Our recent work has been on the developmental and evolutionary sensory biology and ecology of coral reef fishes, cichlid fishes, deep sea fishes, and elasmobranchs. Each taxon has interesting or unique morphological, developmental, and/or behavioral attributes that have allowed us to ask fundamental questions about sensory evolution, development, functional morphology, and behavior. We use multiple methods including histology, SEM, CT/µCT, vital fluorescent imaging, and fate mapping to gain a comprehensive understanding of patterns of lateral line morphology and development. We have also used DPIV (for analysis of hydrodynamic stimuli), video analysis, and classical fish training (conditioned responses to artificial hydrodynamic stimuli) to study the sensory basis for feeding behavior under different environmental conditions.
We were the first to use CT imaging for the study of the comparative morphology of the swim bladder and ear in live, anesthetized fishes (Webb et al., 2006; 2010). We have used µCT to visualize the morphology of the cranial lateral line canals in cichlid fishes (e.g., Webb, et al., 2014) and other species with interesting lateral line canal phenotypes (see below; Webb, 2014). Ongoing projects involve the quantification of µCT data that will be used for modeling lateral line canal function and the design of artificial lateral line sensors and tools. See our µCT Imaging page.

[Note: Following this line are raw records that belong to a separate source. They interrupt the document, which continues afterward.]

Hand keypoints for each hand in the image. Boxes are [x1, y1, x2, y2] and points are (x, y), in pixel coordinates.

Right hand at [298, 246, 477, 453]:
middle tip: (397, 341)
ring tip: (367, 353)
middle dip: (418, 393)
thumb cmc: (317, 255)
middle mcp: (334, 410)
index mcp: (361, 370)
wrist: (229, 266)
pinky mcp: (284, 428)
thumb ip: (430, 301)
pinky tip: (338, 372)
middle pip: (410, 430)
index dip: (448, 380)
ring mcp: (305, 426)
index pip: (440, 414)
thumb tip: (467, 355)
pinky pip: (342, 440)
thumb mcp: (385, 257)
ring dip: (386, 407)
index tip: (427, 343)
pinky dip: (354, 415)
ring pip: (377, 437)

Our histological investigation of the 3-D configuration of the lateral line canal within the lateral line scales of teleost fishes (Webb and Ramsay, 2017) was selected by Copeia as Best Paper in Ichthyology for 2017. It showed that the iconic figures found in textbooks and reproduced throughout the literature are not accurate. The diagram here is the consensus configuration of the lateral line canals based on several species of pomacentrids, embiotocids, and pleuronectiforms, which have unspecialized lateral line scales. Abbreviations: llc – lateral line canal, p – pore, plln – posterior lateral line nerve, m – muscle, n-neuromast, s – scale.
Recent Webb Lab News
- Dr. Webb was awarded a Franklin Grant from the American Philosophical Society for her work on digital visualization, quantification and modeling of lateral line canal phenotypes (2020)

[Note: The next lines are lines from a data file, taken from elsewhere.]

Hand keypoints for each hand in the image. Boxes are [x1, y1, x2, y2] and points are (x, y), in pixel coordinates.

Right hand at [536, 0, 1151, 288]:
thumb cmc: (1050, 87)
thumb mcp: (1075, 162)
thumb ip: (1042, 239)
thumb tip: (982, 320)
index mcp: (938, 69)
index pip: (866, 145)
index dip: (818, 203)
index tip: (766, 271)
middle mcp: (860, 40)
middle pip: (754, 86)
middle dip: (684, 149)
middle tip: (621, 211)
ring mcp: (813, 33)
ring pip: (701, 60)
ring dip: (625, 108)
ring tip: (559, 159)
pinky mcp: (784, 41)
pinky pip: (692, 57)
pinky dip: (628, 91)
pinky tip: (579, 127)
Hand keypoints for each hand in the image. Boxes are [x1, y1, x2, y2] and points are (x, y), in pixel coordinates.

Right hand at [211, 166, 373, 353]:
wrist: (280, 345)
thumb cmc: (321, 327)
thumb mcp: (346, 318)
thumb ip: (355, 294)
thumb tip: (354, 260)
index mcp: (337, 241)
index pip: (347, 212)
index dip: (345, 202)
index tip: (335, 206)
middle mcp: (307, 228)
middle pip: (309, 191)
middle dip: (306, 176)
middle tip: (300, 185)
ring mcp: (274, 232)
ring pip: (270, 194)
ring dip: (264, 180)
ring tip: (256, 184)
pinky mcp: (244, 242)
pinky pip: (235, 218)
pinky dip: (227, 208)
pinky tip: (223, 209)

- Dr. Webb gave papers at the 44th Larval Fish Conference (Mallorca, Spain) and the International Congress of Vertebrate Morphology (Prague, Czech Republic) and gave a seminar at the Inter-University Institute of Marine Science (Eilat, Israel) (2019)

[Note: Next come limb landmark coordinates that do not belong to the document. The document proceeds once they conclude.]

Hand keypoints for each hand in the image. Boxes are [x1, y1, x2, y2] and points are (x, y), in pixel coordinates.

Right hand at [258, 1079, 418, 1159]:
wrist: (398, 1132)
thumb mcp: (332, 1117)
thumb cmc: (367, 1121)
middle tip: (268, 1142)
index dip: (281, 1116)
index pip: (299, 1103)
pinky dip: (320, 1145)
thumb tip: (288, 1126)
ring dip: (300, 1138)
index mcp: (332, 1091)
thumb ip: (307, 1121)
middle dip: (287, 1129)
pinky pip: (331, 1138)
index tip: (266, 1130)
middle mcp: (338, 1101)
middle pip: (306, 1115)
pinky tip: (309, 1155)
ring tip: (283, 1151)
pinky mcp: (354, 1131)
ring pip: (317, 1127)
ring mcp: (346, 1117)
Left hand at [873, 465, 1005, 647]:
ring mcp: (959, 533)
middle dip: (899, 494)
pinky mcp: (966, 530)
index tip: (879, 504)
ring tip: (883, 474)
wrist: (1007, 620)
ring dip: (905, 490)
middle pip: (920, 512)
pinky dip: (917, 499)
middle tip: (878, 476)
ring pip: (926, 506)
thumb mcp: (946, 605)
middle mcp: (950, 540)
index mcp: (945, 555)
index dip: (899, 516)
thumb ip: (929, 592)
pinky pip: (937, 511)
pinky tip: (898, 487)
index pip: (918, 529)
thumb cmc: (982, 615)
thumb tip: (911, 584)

- Dr. Webb spent time in Summer and Fall 2019 at the Marine Biological Laboratory in Woods Hole as a Whitman Center Affiliate (visiting scientist).
- Graduate student Aubree Jones (BS Texas A&M Galveston) has been awarded an NSF Graduate Research Fellowship (2019).
- Dawn Parry (BS MBio, 2019) received Honorable Mention for the NSF Graduate Research Fellowship. She completed her Honors Thesis (mentored by Dr. Webb) based on the work she did at NMFS-Woods Hole as a NOAA Hollings Scholar. She is now at Cornell University doing her PhD on whale bioacoustics with full fellowship support from Cornell.
- Dr. Webb was named Finalist for the URI Foundation Award for Excellence in Teaching (2019).
- Dr. Webb became a member of the SEA Education Association Board of Trustees, and is now Chair of its Education Committee (2019).